# I/O components

This page lists all components for converting and loading/saving data.

:::{note}
For more details about public APIs, refer to
{mod}`medkit.io`.
:::

(api:io:brat)=
## Brat

Brat is a web-based tool for text annotation. Medkit supports the **input** and **output** conversion of text documents. 

:::{seealso}
For more details, refer to {mod}`medkit.io.brat`.
You may refer to this [example](../examples/brat_io.md) for more information.
:::


## Doccano

[Doccano](https://github.com/doccano/doccano) is a text annotation tool from multiple tasks. Medkit supports the **input** and **output** conversion of doccano files (.JSONL format). 

You can load annotations from a .jsonl file or a zip directory.

### Supported tasks
| Doccano Project                  	| Task for io converter                                                                                                     	|
|----------------------------------	|---------------------------------------------------------------------------------------------------------------------------	|
| Sequence labeling                	| {class}`medkit.io.doccano.DoccanoTask.SEQUENCE_LABELING` <br> i.e : `{'text':...,'label':[(int,int,label)]}`              	|
| Sequence labeling with relations 	| {class}`medkit.io.doccano.DoccanoTask.RELATION_EXTRACTION` <br>i.e : `{'text':...,'entities':[{...}],'relations':[{...}]}` 	|
| Text Classification              	| {class}`medkit.io.doccano.DoccanoTask.TEXT_CLASSIFICATION`<br>i.e : `{'text':...,'label':[str]}`                          	|

### Client configuration

The doccano user interface allows custom configuration over certain annotation parameters. The {class}`medkit.io.doccano.DoccanoClientConfig` class contains the configuration to be used by the input converter. 

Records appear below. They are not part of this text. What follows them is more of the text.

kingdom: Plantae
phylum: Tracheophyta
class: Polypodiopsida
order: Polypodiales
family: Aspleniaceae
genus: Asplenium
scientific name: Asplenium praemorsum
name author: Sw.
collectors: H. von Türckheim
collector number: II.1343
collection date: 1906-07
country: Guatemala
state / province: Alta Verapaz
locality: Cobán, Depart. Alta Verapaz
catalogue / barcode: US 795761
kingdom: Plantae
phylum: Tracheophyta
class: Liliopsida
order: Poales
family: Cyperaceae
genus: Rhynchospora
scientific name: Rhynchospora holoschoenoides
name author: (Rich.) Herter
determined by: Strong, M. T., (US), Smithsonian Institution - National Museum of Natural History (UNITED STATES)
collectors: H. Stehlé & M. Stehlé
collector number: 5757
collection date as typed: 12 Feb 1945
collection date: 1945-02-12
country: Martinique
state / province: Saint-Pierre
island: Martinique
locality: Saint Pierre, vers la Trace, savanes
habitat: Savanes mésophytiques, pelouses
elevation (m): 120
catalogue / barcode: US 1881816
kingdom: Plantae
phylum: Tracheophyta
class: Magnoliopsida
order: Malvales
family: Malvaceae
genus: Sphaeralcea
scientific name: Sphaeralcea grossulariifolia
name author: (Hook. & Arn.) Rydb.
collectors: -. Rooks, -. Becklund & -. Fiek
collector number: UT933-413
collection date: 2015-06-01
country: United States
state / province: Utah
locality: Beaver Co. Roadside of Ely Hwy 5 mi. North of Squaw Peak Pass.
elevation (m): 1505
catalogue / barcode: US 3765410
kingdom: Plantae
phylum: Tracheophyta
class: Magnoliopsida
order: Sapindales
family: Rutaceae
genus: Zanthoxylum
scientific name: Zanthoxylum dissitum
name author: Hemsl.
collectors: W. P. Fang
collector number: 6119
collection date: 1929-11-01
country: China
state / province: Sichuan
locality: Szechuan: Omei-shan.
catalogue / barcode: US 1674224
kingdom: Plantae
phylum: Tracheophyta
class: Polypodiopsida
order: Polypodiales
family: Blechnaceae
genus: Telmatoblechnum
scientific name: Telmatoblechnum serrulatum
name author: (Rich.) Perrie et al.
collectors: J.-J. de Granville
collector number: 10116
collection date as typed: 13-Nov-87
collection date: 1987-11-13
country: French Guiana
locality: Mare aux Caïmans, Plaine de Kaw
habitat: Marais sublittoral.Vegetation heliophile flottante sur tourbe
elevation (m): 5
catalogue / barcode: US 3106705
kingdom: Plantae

You can modify the settings depending on the configuration of your project. If you don't provide a config, the converter will use the default doccano configuration.


:::{note}
**Metadata**

- Doccano to medkit: All the extra fields are imported as a dictionary in `TextDocument.metadata`
- Medkit to Doccano: The `TextDocument.metadata` is exported as extra fields in the output data. You can set `include_metadata` to False to remove the extra fields.
:::

For more details, refer to {mod}`medkit.io.doccano`.

(api:io:spacy)=
## Spacy

Medkit supports the **input** and **output** conversion of spacy documents.

:::{important}
For using spacy converters, you need to install [spacy](https://spacy.io/).
These dependencies may be installed with `pip install medkit-lib[spacy]`
:::

:::{seealso}
You may refer to this [example](../examples/spacy_io.md) for more information.
:::

For more details, refer to {mod}`medkit.io.spacy`.

## medkit-json

medkit has some utilities to export and import medkit documents to json format.

You can use {mod}`medkit.io.medkit_json.save_text_documents` to save a list of documents, and then {mod}`medkit.io.medkit_json.load_text_documents` to load them in medkit.

For more details, refer to {mod}`medkit.io.medkit_json`.

## RTTM

Rich Transcription Time Marked (.rttm) files contains diarization information. 
Medkit supports input and output conversion of audio documents.

For more details, refer to {mod}`medkit.io.rttm`.